Plain-text engineering files
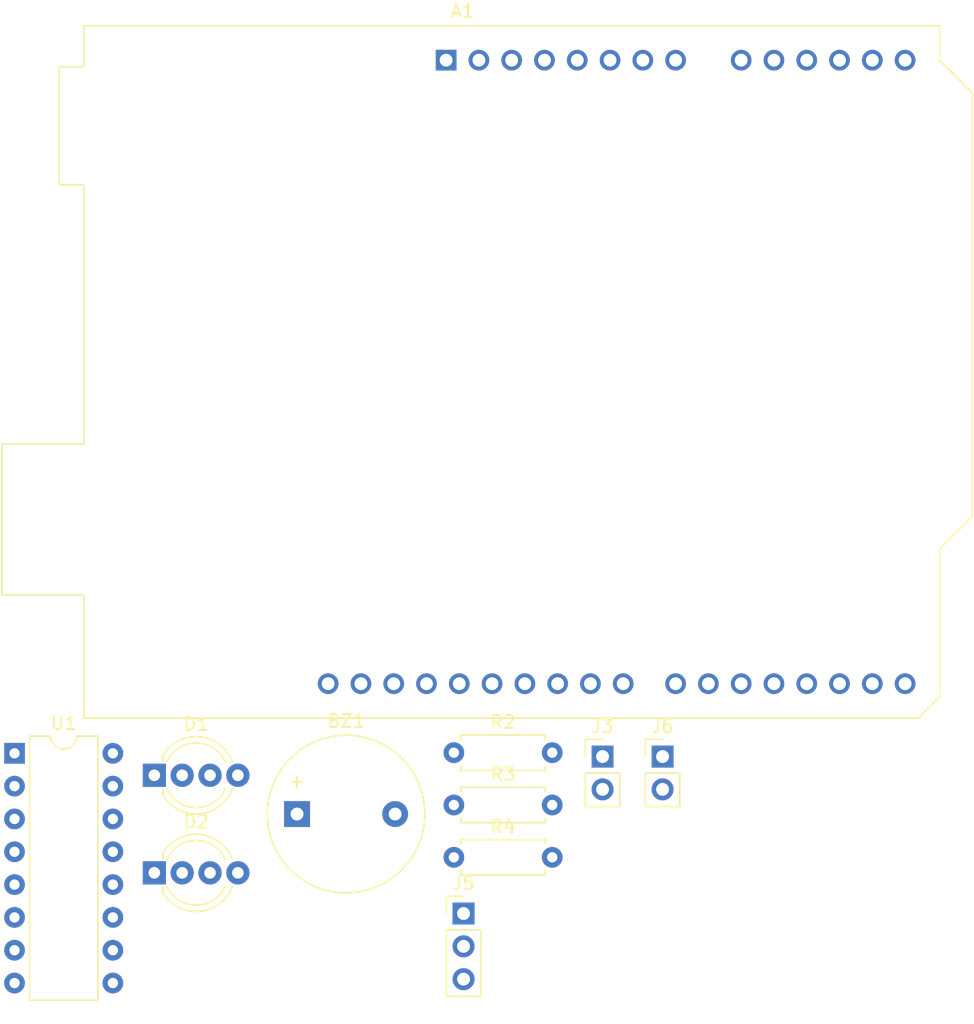
<source format=kicad_pcb>
(kicad_pcb
	(version 20240108)
	(generator "pcbnew")
	(generator_version "8.0")
	(general
		(thickness 1.6)
		(legacy_teardrops no)
	)
	(paper "A4")
	(layers
		(0 "F.Cu" signal)
		(31 "B.Cu" signal)
		(32 "B.Adhes" user "B.Adhesive")
		(33 "F.Adhes" user "F.Adhesive")
		(34 "B.Paste" user)
		(35 "F.Paste" user)
		(36 "B.SilkS" user "B.Silkscreen")
		(37 "F.SilkS" user "F.Silkscreen")
		(38 "B.Mask" user)
		(39 "F.Mask" user)
		(40 "Dwgs.User" user "User.Drawings")
		(41 "Cmts.User" user "User.Comments")
		(42 "Eco1.User" user "User.Eco1")
		(43 "Eco2.User" user "User.Eco2")
		(44 "Edge.Cuts" user)
		(45 "Margin" user)
		(46 "B.CrtYd" user "B.Courtyard")
		(47 "F.CrtYd" user "F.Courtyard")
		(48 "B.Fab" user)
		(49 "F.Fab" user)
		(50 "User.1" user)
		(51 "User.2" user)
		(52 "User.3" user)
		(53 "User.4" user)
		(54 "User.5" user)
		(55 "User.6" user)
		(56 "User.7" user)
		(57 "User.8" user)
		(58 "User.9" user)
	)
	(setup
		(pad_to_mask_clearance 0)
		(allow_soldermask_bridges_in_footprints no)
		(pcbplotparams
			(layerselection 0x00010fc_ffffffff)
			(plot_on_all_layers_selection 0x0000000_00000000)
			(disableapertmacros no)
			(usegerberextensions no)
			(usegerberattributes yes)
			(usegerberadvancedattributes yes)
			(creategerberjobfile yes)
			(dashed_line_dash_ratio 12.000000)
			(dashed_line_gap_ratio 3.000000)
			(svgprecision 4)
			(plotframeref no)
			(viasonmask no)
			(mode 1)
			(useauxorigin no)
			(hpglpennumber 1)
			(hpglpenspeed 20)
			(hpglpendiameter 15.000000)
			(pdf_front_fp_property_popups yes)
			(pdf_back_fp_property_popups yes)
			(dxfpolygonmode yes)
			(dxfimperialunits yes)
			(dxfusepcbnewfont yes)
			(psnegative no)
			(psa4output no)
			(plotreference yes)
			(plotvalue yes)
			(plotfptext yes)
			(plotinvisibletext no)
			(sketchpadsonfab no)
			(subtractmaskfromsilk no)
			(outputformat 1)
			(mirror no)
			(drillshape 1)
			(scaleselection 1)
			(outputdirectory "")
		)
	)
	(net 0 "")
	(net 1 "unconnected-(A1-SCL{slash}A5-Pad14)")
	(net 2 "GND")
	(net 3 "unconnected-(A1-D13-Pad28)")
	(net 4 "unconnected-(A1-D8-Pad23)")
	(net 5 "unconnected-(A1-SDA{slash}A4-Pad31)")
	(net 6 "unconnected-(A1-D12-Pad27)")
	(net 7 "unconnected-(A1-SDA{slash}A4-Pad13)")
	(net 8 "unconnected-(A1-IOREF-Pad2)")
	(net 9 "/pwm11")
	(net 10 "unconnected-(A1-~{RESET}-Pad3)")
	(net 11 "/D4")
	(net 12 "/D7")
	(net 13 "unconnected-(A1-D0{slash}RX-Pad15)")
	(net 14 "unconnected-(A1-A0-Pad9)")
	(net 15 "/D2")
	(net 16 "unconnected-(A1-A1-Pad10)")
	(net 17 "/PWM9")
	(net 18 "unconnected-(A1-SCL{slash}A5-Pad32)")
	(net 19 "/PWM6")
	(net 20 "unconnected-(A1-NC-Pad1)")
	(net 21 "unconnected-(A1-VIN-Pad8)")
	(net 22 "unconnected-(A1-3V3-Pad4)")
	(net 23 "unconnected-(A1-A2-Pad11)")
	(net 24 "unconnected-(A1-D1{slash}TX-Pad16)")
	(net 25 "unconnected-(A1-A3-Pad12)")
	(net 26 "unconnected-(A1-D3-Pad18)")
	(net 27 "/5v")
	(net 28 "/PWM5")
	(net 29 "/pwm10")
	(net 30 "unconnected-(A1-AREF-Pad30)")
	(net 31 "Net-(D1-BA)")
	(net 32 "Net-(D1-RA)")
	(net 33 "Net-(D1-GA)")
	(net 34 "Net-(J3-Pin_2)")
	(net 35 "unconnected-(U1-3A-Pad10)")
	(net 36 "unconnected-(U1-EN3,4-Pad9)")
	(net 37 "unconnected-(U1-2A-Pad7)")
	(net 38 "unconnected-(U1-3Y-Pad11)")
	(net 39 "unconnected-(U1-4A-Pad15)")
	(net 40 "unconnected-(U1-4Y-Pad14)")
	(net 41 "unconnected-(U1-2Y-Pad6)")
	(footprint "Resistor_THT:R_Axial_DIN0207_L6.3mm_D2.5mm_P7.62mm_Horizontal" (layer "F.Cu") (at 137.54 112.26))
	(footprint "Module:Arduino_UNO_R3" (layer "F.Cu") (at 136.94 54.61))
	(footprint "Connector_PinHeader_2.54mm:PinHeader_1x03_P2.54mm_Vertical" (layer "F.Cu") (at 138.29 120.66))
	(footprint "Connector_PinHeader_2.54mm:PinHeader_1x02_P2.54mm_Vertical" (layer "F.Cu") (at 149.06 108.51))
	(footprint "Resistor_THT:R_Axial_DIN0207_L6.3mm_D2.5mm_P7.62mm_Horizontal" (layer "F.Cu") (at 137.54 116.31))
	(footprint "Buzzer_Beeper:Buzzer_12x9.5RM7.6" (layer "F.Cu") (at 125.39 112.96))
	(footprint "Resistor_THT:R_Axial_DIN0207_L6.3mm_D2.5mm_P7.62mm_Horizontal" (layer "F.Cu") (at 137.54 108.21))
	(footprint "Connector_PinHeader_2.54mm:PinHeader_1x02_P2.54mm_Vertical" (layer "F.Cu") (at 153.71 108.51))
	(footprint "Package_DIP:DIP-16_W7.62mm" (layer "F.Cu") (at 103.5 108.26))
	(footprint "LED_THT:LED_D5.0mm-4_RGB_Wide_Pins" (layer "F.Cu") (at 114.33 109.96))
	(footprint "LED_THT:LED_D5.0mm-4_RGB_Wide_Pins" (layer "F.Cu") (at 114.33 117.51))
)

</source>
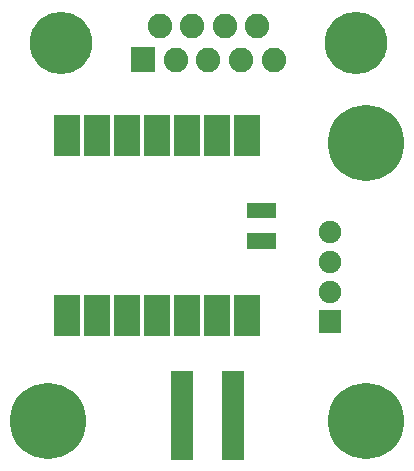
<source format=gts>
G04 Layer: TopSolderMaskLayer*
G04 EasyEDA v6.4.14, 2021-02-02T13:22:32--5:00*
G04 99f0f78b573744e3acd602d4f8b6235f,d79a69aa59da4e1fbb9b7d465b79b5da,10*
G04 Gerber Generator version 0.2*
G04 Scale: 100 percent, Rotated: No, Reflected: No *
G04 Dimensions in millimeters *
G04 leading zeros omitted , absolute positions ,4 integer and 5 decimal *
%FSLAX45Y45*%
%MOMM*%

%ADD15R,1.9000X7.5000*%
%ADD31C,1.9032*%
%ADD33C,2.0828*%
%ADD34C,5.2832*%
%ADD35C,6.4532*%

%LPD*%
G36*
X1829307Y774700D02*
G01*
X1829307Y24688D01*
X2019300Y24688D01*
X2019300Y774700D01*
G37*
G36*
X1394714Y774700D02*
G01*
X1394714Y24688D01*
X1584706Y24688D01*
X1584706Y774700D01*
G37*
G36*
X410463Y1069339D02*
G01*
X410463Y1419860D01*
X630936Y1419860D01*
X630936Y1069339D01*
G37*
G36*
X664463Y1069339D02*
G01*
X664463Y1419860D01*
X884936Y1419860D01*
X884936Y1069339D01*
G37*
G36*
X918463Y1069339D02*
G01*
X918463Y1419860D01*
X1138936Y1419860D01*
X1138936Y1069339D01*
G37*
G36*
X1172463Y1069339D02*
G01*
X1172463Y1419860D01*
X1392936Y1419860D01*
X1392936Y1069339D01*
G37*
G36*
X1426463Y1069339D02*
G01*
X1426463Y1419860D01*
X1646936Y1419860D01*
X1646936Y1069339D01*
G37*
G36*
X1680463Y1069339D02*
G01*
X1680463Y1419860D01*
X1900936Y1419860D01*
X1900936Y1069339D01*
G37*
G36*
X1934463Y1069339D02*
G01*
X1934463Y1419860D01*
X2154936Y1419860D01*
X2154936Y1069339D01*
G37*
G36*
X1934463Y2593339D02*
G01*
X1934463Y2943860D01*
X2154936Y2943860D01*
X2154936Y2593339D01*
G37*
G36*
X1680463Y2593339D02*
G01*
X1680463Y2943860D01*
X1900936Y2943860D01*
X1900936Y2593339D01*
G37*
G36*
X1426463Y2593339D02*
G01*
X1426463Y2943860D01*
X1646936Y2943860D01*
X1646936Y2593339D01*
G37*
G36*
X1172463Y2593339D02*
G01*
X1172463Y2943860D01*
X1392936Y2943860D01*
X1392936Y2593339D01*
G37*
G36*
X918463Y2593339D02*
G01*
X918463Y2943860D01*
X1138936Y2943860D01*
X1138936Y2593339D01*
G37*
G36*
X664463Y2593339D02*
G01*
X664463Y2943860D01*
X884936Y2943860D01*
X884936Y2593339D01*
G37*
G36*
X410463Y2593339D02*
G01*
X410463Y2943860D01*
X630936Y2943860D01*
X630936Y2593339D01*
G37*
G36*
X2037588Y1811528D02*
G01*
X2037588Y1941829D01*
X2287777Y1941829D01*
X2287777Y1811528D01*
G37*
G36*
X2037588Y2071370D02*
G01*
X2037588Y2201671D01*
X2287777Y2201671D01*
X2287777Y2071370D01*
G37*
G36*
X2647950Y1098550D02*
G01*
X2647950Y1289050D01*
X2838450Y1289050D01*
X2838450Y1098550D01*
G37*
D31*
G01*
X2743200Y1447800D03*
G01*
X2743200Y1701800D03*
G01*
X2743200Y1955800D03*
G36*
X1056639Y3309620D02*
G01*
X1056639Y3517900D01*
X1264920Y3517900D01*
X1264920Y3309620D01*
G37*
D33*
G01*
X1437639Y3413760D03*
G01*
X1714500Y3413760D03*
G01*
X1991359Y3413760D03*
G01*
X2268220Y3413760D03*
G01*
X1300479Y3698239D03*
G01*
X1577339Y3698239D03*
G01*
X1851660Y3698239D03*
G01*
X2128520Y3698239D03*
D34*
G01*
X464820Y3556000D03*
G01*
X2964179Y3556000D03*
D15*
G01*
X1924304Y399795D03*
G01*
X1489710Y399795D03*
D35*
G01*
X3048000Y355600D03*
G01*
X355600Y355600D03*
G01*
X3048000Y2705100D03*
M02*

</source>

AIM OF THE EXERCISE
Tell how many lines above include "source", and add no other text.

EXERCISE RESPONSE
4